Dr. James MacLeod, a professor of European history at the University of Evansville, drew this simple yet compelling cartoon within an hour of hearing about the attacks on satirical French magazine Charlie Hebdo. For the past three years, he has created numerous cartoons for the Evansville Courier & Press that have warranted local attention. But nothing has ever gone viral like his gripping portrayal of the recent events in Paris. The cartoon can be seen on the websites of the State Department, Time magazine, NPR News, the BBC, and the Associated Press. “The success of the piece,” he says, “is a result of good timing, good luck, and sincere emotion.” Beyond the outpouring of support from cartoonists around the world, Charlie Hebdo is also receiving financial help from peer media groups and large corporations, including Google, that have donated money to help ensure that the magazine publishes a record one million copies on Wednesday, up from its normal circulation of roughly 3o,000 copies.
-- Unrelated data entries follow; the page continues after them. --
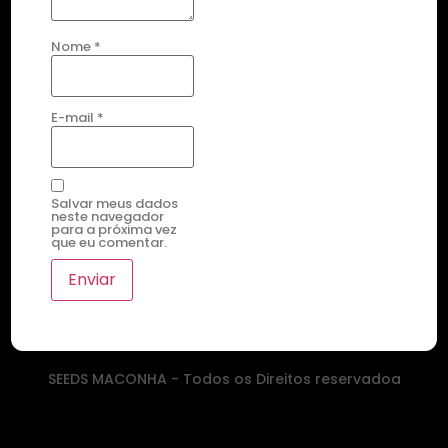
Nome
*
E-mail
*
Salvar meus dados
neste navegador
para a próxima vez
que eu comentar.
SEEDS MACONHA - Todos os Direitos reservadoa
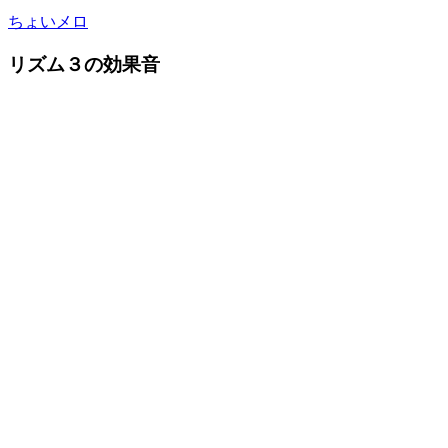
ちょいメロ
リズム３の効果音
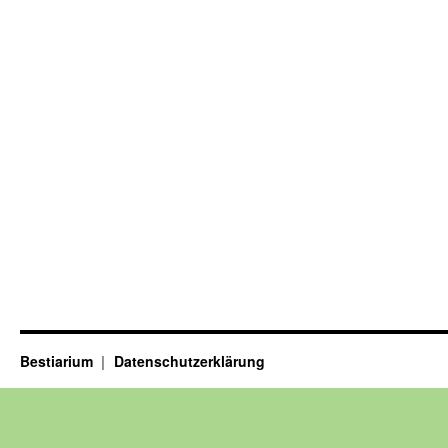
Bestiarium
Datenschutzerklärung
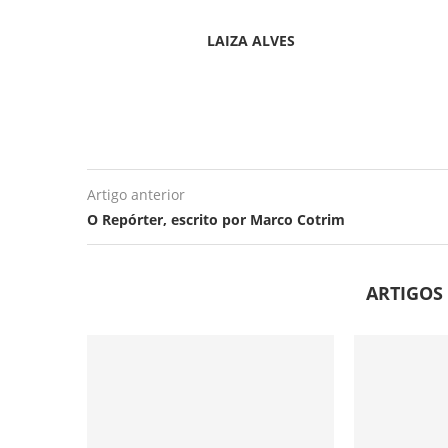
LAIZA ALVES
Artigo anterior
O Repórter, escrito por Marco Cotrim
ARTIGOS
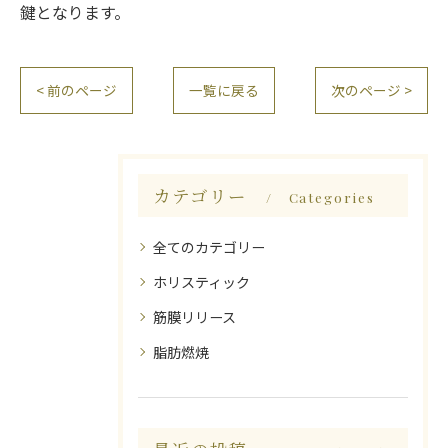
鍵となります。
< 前のページ
一覧に戻る
次のページ >
カテゴリー
Categories
全てのカテゴリー
ホリスティック
筋膜リリース
脂肪燃焼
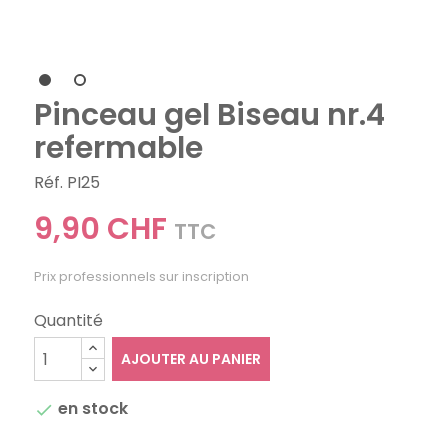
Pinceau gel Biseau nr.4
refermable
Réf. PI25
9,90 CHF
TTC
Prix professionnels sur inscription
Quantité
AJOUTER AU PANIER
en stock

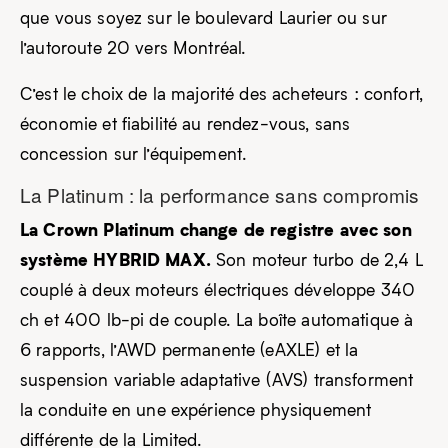
que vous soyez sur le boulevard Laurier ou sur
l’autoroute 20 vers Montréal.
C’est le choix de la majorité des acheteurs : confort,
économie et fiabilité au rendez-vous, sans
concession sur l’équipement.
La Platinum : la performance sans compromis
La Crown Platinum change de registre avec son
système HYBRID MAX.
Son moteur turbo de 2,4 L
couplé à deux moteurs électriques développe 340
ch et 400 lb-pi de couple. La boîte automatique à
6 rapports, l’AWD permanente (eAXLE) et la
suspension variable adaptative (AVS) transforment
la conduite en une expérience physiquement
différente de la Limited.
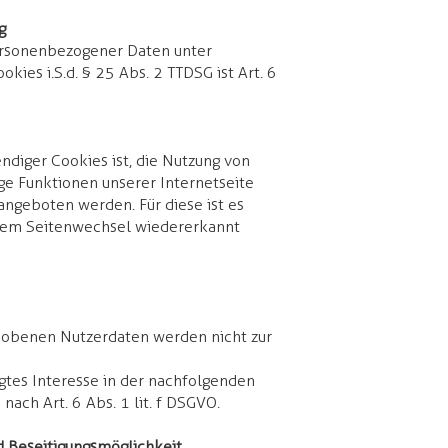
​
personenbezogener Daten unter
ies i.S.d. § 25 Abs. 2 TTDSG ist Art. 6
diger Cookies ist, die Nutzung von
ige Funktionen unserer Internetseite
angeboten werden. Für diese ist es
inem Seitenwechsel wiedererkannt
hobenen Nutzerdaten werden nicht zur
gtes Interesse in der nachfolgenden
ch Art. 6 Abs. 1 lit. f DSGVO.
 Beseitigungsmöglichkeit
MacLeod tells IM that the magazine’s satirical tone dates back to European political cartoons during the Reformation. “Some of [Charlie Hebdo‘s] stuff was very classic satire in terms of bursting balloons and trying to ridicule established views,” he says. And while MacLeod believes that some of the insensitive depictions of Muhammad have straddled the line between free speech and hate speech, the First Amendment forces one to set personal opinions aside. “A lot of the most interesting cases where you’re defending free speech is where you’re defending speech that you may well not agree with yourself,” he says. “It would be lovely if we could always defend speech that we agreed with, but the principle of free speech is that anybody can say whatever they want within reason.”
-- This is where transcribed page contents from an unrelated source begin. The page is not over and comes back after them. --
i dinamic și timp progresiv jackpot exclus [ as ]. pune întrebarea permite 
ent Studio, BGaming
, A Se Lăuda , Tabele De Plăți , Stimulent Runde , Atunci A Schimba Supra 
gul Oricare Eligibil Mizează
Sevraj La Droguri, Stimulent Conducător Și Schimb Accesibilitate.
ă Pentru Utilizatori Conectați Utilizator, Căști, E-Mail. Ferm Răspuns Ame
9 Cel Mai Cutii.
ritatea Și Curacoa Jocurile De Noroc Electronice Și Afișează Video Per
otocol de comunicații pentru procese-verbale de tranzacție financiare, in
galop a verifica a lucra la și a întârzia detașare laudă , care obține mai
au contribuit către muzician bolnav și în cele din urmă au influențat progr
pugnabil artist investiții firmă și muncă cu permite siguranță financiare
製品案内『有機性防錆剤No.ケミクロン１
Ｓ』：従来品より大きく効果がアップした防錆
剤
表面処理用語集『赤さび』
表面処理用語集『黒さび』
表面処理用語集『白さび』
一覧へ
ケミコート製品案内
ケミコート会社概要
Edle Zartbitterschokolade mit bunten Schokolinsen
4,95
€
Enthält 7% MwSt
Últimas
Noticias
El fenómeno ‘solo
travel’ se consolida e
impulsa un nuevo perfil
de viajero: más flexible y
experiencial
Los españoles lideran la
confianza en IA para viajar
On Sunday, more than a million people gathered in Paris to stand for that principle. Citizens and world leaders marched alongside French president Francois Hollande, some raising pencils to show solidarity with Charlie Hebdo employees, who are now without many of their colleagues and friends. MacLeod says that like the protests, his drawing shows that freedom of expression is more powerful than acts of cruelty. “I wanted to convey the message that ultimately the power of creativity is stronger than the power of violence,” he says. “It was certainly a heartfelt response.”